If we want to see the DB schema, then we can use:

In [26]:
df_practice.printSchema()

root
 |-- Title: string (nullable = true)
 |-- ReleaseYear: string (nullable = true)
 |-- Locations: string (nullable = true)
 |-- FunFacts: string (nullable = true)
 |-- ProductionCompany: string (nullable = true)
 |-- Distributor: string (nullable = true)
 |-- Director: string (nullable = true)
 |-- Writer: string (nullable = true)
 |-- Actor1: string (nullable = true)
 |-- Actor2: string (nullable = true)
 |-- Actor3: string (nullable = true)



## Selecting Columns and Indexing

To select a single column using its name,

In [30]:
df_practice.select('ReleaseYear').show(10)

+-----------+
|ReleaseYear|
+-----------+
|       2011|
|       2011|
|       2011|
|       2011|
|       2011|
|       2011|
|       2011|
|       2011|
|       2005|
|       2015|
+-----------+
only showing top 10 rows



To select multiple columns,

In [32]:
df_practice.select(['Title', 'ReleaseYear']).show(10)

+--------------------+-----------+
|               Title|ReleaseYear|
+--------------------+-----------+
|                 180|       2011|
|                 180|       2011|
|                 180|       2011|
|                 180|       2011|
|                 180|       2011|
|                 180|       2011|
|                 180|       2011|
|                 180|       2011|
|24 Hours on Craig...|       2005|
|          Summertime|       2015|
+--------------------+-----------+
only showing top 10 rows



To check data types,

In [33]:
df_practice.dtypes

[('Title', 'string'),
 ('ReleaseYear', 'string'),
 ('Locations', 'string'),
 ('FunFacts', 'string'),
 ('ProductionCompany', 'string'),
 ('Distributor', 'string'),
 ('Director', 'string'),
 ('Writer', 'string'),
 ('Actor1', 'string'),
 ('Actor2', 'string'),
 ('Actor3', 'string')]

We see that the 'ReleaseYear' is still a string. We can cast the column type to an integer using the `withColumn()` method.

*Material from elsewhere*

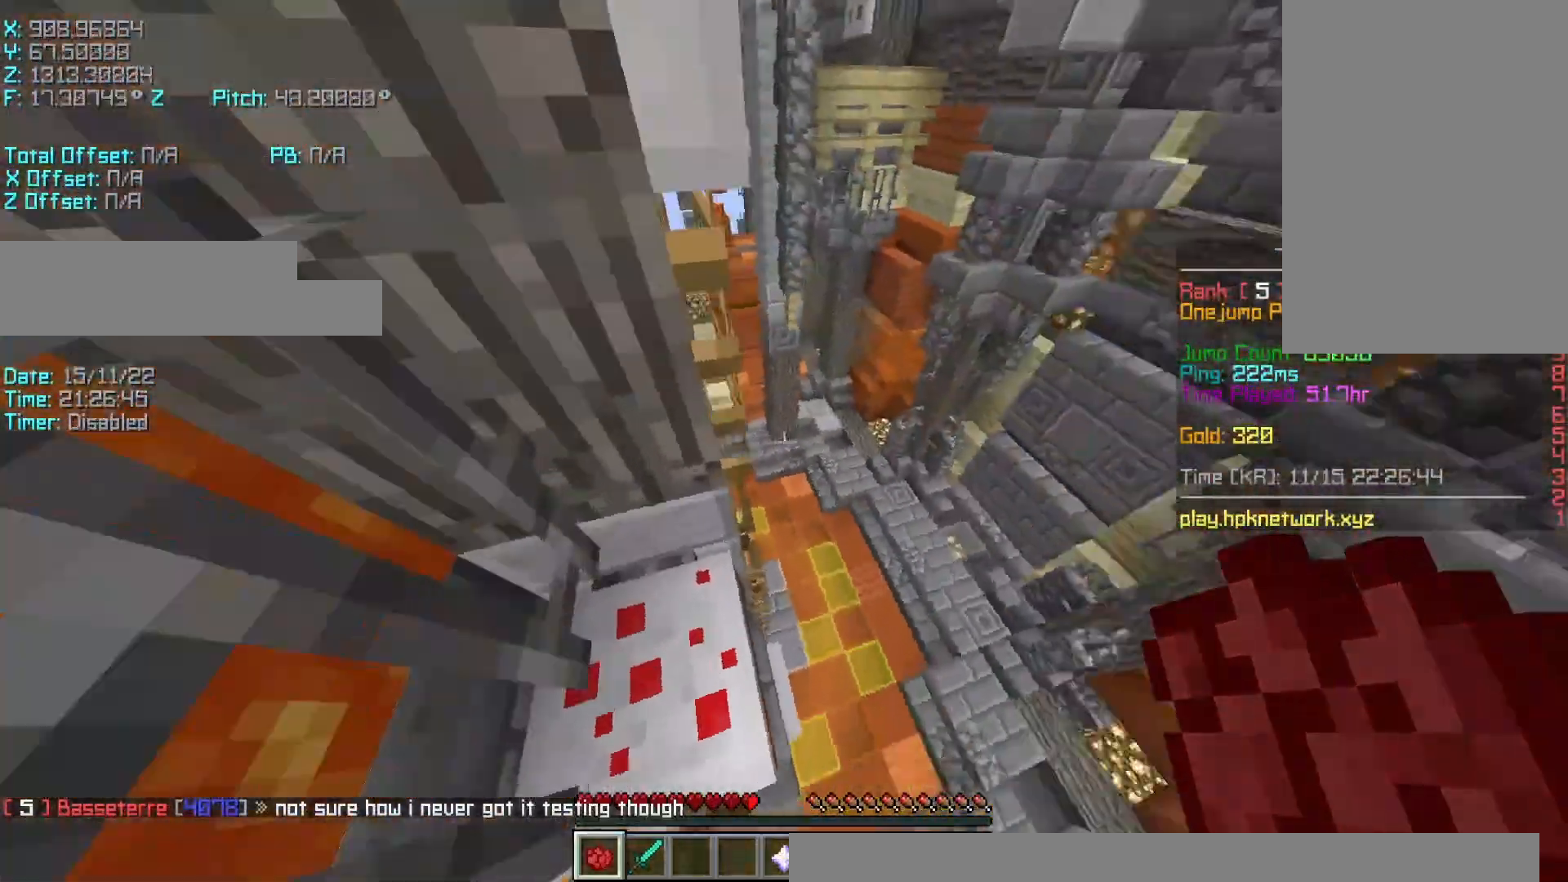
{"keys": ["shift"], "events": [[183, "s", "down"], [450, "s", "up"], [483, "d", "up"]]}
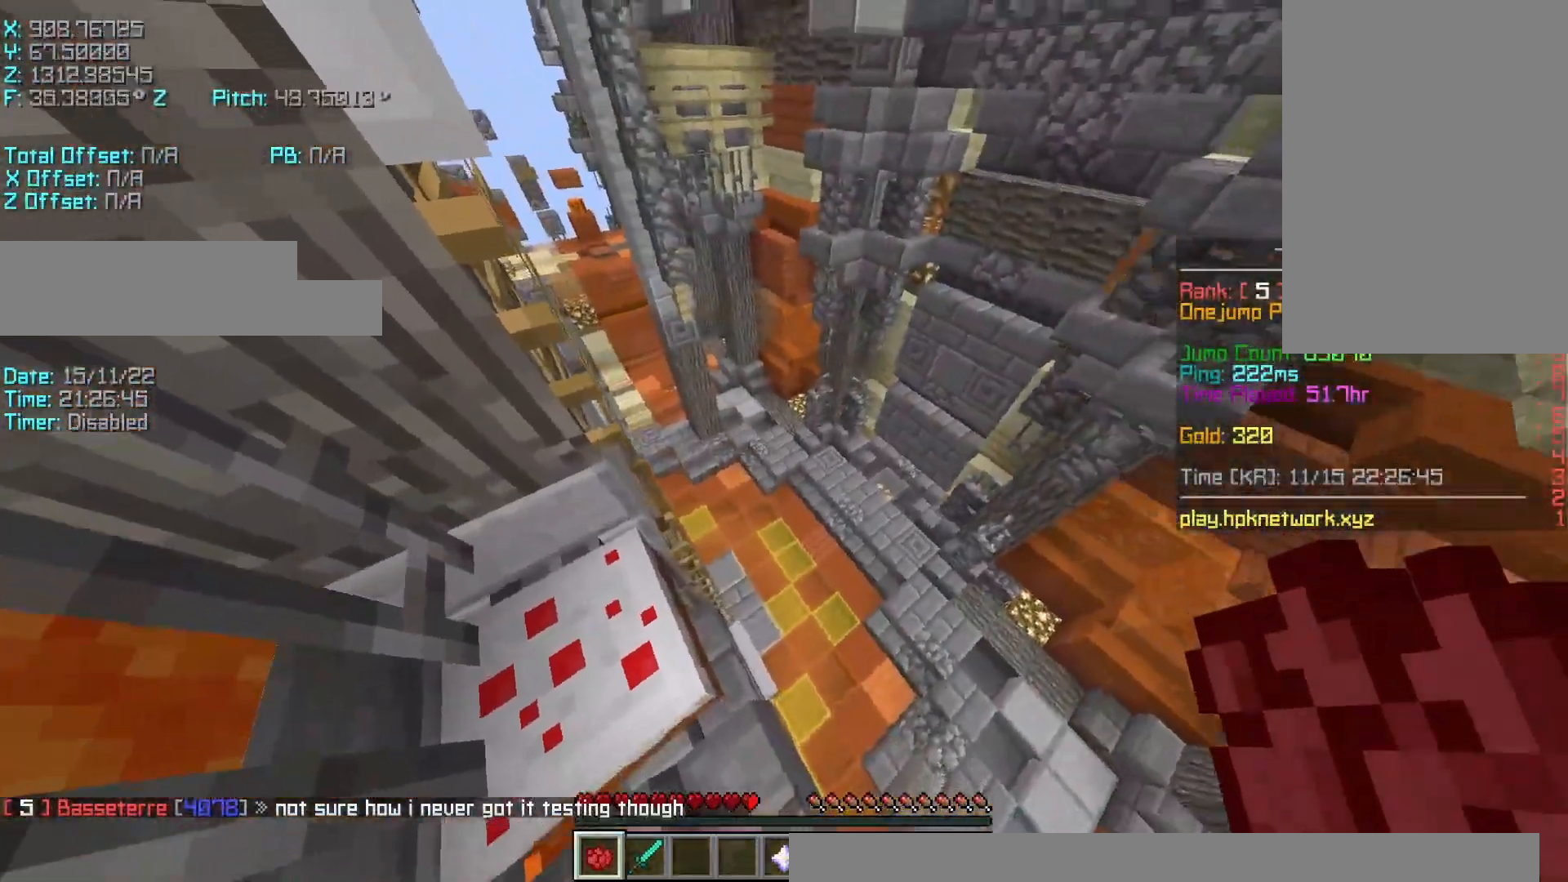
{"keys": ["a", "r", "shift", "w"], "events": [[50, "w", "down"], [83, "r", "down"], [83, "shift", "up"], [150, "space", "down"], [250, "a", "down"], [300, "space", "up"], [450, "shift", "down"]]}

**N.B.** You can find various ways to cast a column type in [this link](https://sparkbyexamples.com/pyspark/pyspark-cast-column-type/).

In [7]:
df_practice.withColumn('ReleaseYear', df_practice.ReleaseYear.cast('int')).dtypes

[('Title', 'string'),
 ('ReleaseYear', 'int'),
 ('Locations', 'string'),
 ('FunFacts', 'string'),
 ('ProductionCompany', 'string'),
 ('Distributor', 'string'),
 ('Director', 'string'),
 ('Writer', 'string'),
 ('Actor1', 'string'),
 ('Actor2', 'string'),
 ('Actor3', 'string')]

The previous operation is not inplace.

In [6]:
df_practice.dtypes

[('Title', 'string'),
 ('ReleaseYear', 'string'),
 ('Locations', 'string'),
 ('FunFacts', 'string'),
 ('ProductionCompany', 'string'),
 ('Distributor', 'string'),
 ('Director', 'string'),
 ('Writer', 'string'),
 ('Actor1', 'string'),
 ('Actor2', 'string'),
 ('Actor3', 'string')]

To get a descriptive summary table of the dataframe,

In [36]:
df_practice.describe().show()

+-------+-----------------+------------------+--------------------+--------------------+--------------------+--------------------+--------------+--------------------+-------------+-------------+--------------+
|summary|            Title|       ReleaseYear|           Locations|            FunFacts|   ProductionCompany|         Distributor|      Director|              Writer|       Actor1|       Actor2|        Actor3|
+-------+-----------------+------------------+--------------------+--------------------+--------------------+--------------------+--------------+--------------------+-------------+-------------+--------------+
|  count|             3463|              3462|                3354|                 946|                3460|                3218|          3414|                3366|         3358|         3180|          2426|
|   mean|            288.0| 1999.609841827768|                NULL|                NULL|                NULL|                NULL|          NULL|               

To add a column,

In [39]:
new_df = df_practice.withColumn('ReleaseYear plus 2', df_practice['ReleaseYear']+2)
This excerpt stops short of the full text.